1953 film by Allan Davis

Rogue's March is a 1953 American historical adventure film directed by Allan Davis, with special location sequences directed by Geoffrey Barkas, and starring Peter Lawford, Richard Greene, and Janice Rule. It was partly shot on location in the Khyber Pass.

==Plot==
In the Victorian era, a British officer is falsely accused of treason and drummed out of his regiment. He re-enlists as a private under an assumed name and tries to prove his innocence.

==Production==
MGM made the film in the wake of their success with Kim (1950). That film was written by Leon Gordon, who wrote and produced this. The film was to have starred Stewart Granger and involve extensive location shooting in the Khyber Pass. Patricia Neal was to co star.

However eventually Peter Lawford was cast instead. Directing duties were given to Allan Davis of the Old Vic Company, who was on a tour of American university theatres for the Rockefeller Foundation before being offered an MGM directing contract; in the event, it turned out to be the only film he made for the studio.

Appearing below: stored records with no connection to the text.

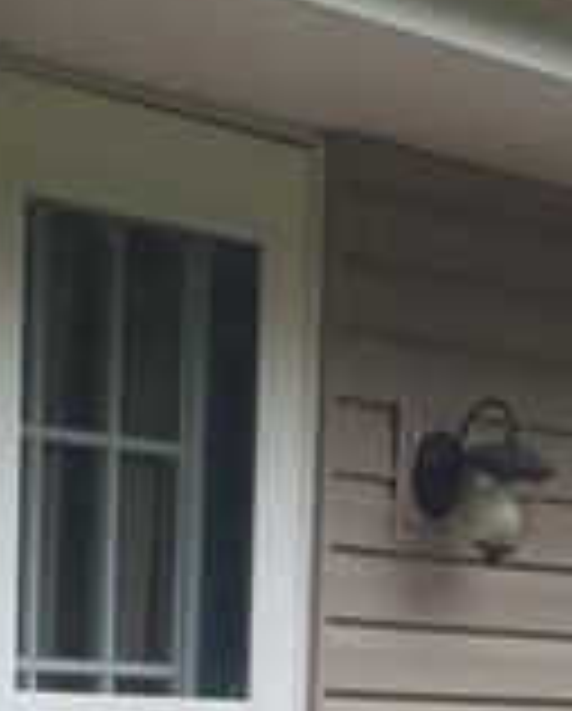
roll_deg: -3.6
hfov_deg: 8.4
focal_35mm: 183
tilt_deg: -7.9
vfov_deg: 10.0
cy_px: 1260
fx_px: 3861
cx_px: 685
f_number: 2.2
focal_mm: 4.15
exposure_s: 1/282
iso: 32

Filming started 28 April 1952.

Rogue's March was Lawford's last film under contract to MGM. The cast also included Lawford's father, Lieutenant General Sir Sidney Turing Barlow Lawford, who died of natural causes two days after the film's February 13, 1953 opening.

==Reception==
According to MGM records, the film earned $379,000 in the US and Canada and $328,000 elsewhere, making a loss to the studio of $247,000.